## The problem:
Starting with the line that contains "Figure 4: Three-point bending" and stopping after the line that contains "Figure 2: MRI", return each line below exactly as written, with no others.

## Available data:
=== Section Start ===
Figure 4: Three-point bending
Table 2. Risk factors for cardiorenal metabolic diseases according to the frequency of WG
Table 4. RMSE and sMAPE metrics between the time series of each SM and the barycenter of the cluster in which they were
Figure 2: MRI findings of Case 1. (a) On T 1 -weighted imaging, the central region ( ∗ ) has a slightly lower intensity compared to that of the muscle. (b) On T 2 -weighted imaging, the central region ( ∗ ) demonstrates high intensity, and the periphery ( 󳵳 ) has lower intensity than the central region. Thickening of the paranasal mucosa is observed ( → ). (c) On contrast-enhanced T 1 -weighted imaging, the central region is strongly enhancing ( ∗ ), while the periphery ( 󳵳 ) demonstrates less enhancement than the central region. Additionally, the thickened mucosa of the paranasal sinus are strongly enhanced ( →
=== Section End ===
=== Section Start ===
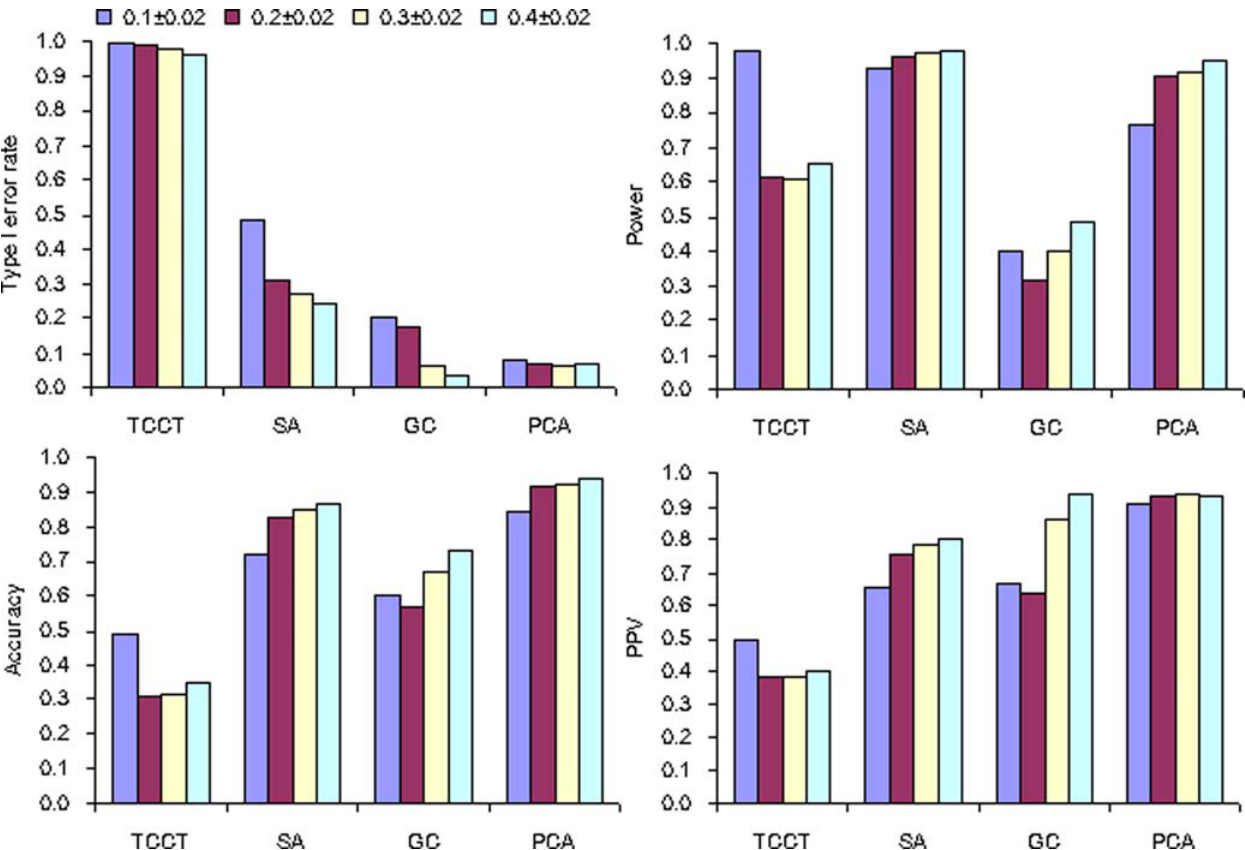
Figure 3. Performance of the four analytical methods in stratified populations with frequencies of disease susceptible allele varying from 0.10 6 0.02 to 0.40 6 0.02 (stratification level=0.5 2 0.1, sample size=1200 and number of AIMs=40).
=== Section End ===
## Problem solution:
Figure 4: Three-point bending
Table 2. Risk factors for cardiorenal metabolic diseases according to the frequency of WG
Table 4. RMSE and sMAPE metrics between the time series of each SM and the barycenter of the cluster in which they were
Figure 2: MRI findings of Case 1. (a) On T 1 -weighted imaging, the central region ( ∗ ) has a slightly lower intensity compared to that of the muscle. (b) On T 2 -weighted imaging, the central region ( ∗ ) demonstrates high intensity, and the periphery ( 󳵳 ) has lower intensity than the central region. Thickening of the paranasal mucosa is observed ( → ). (c) On contrast-enhanced T 1 -weighted imaging, the central region is strongly enhancing ( ∗ ), while the periphery ( 󳵳 ) demonstrates less enhancement than the central region. Additionally, the thickened mucosa of the paranasal sinus are strongly enhanced ( →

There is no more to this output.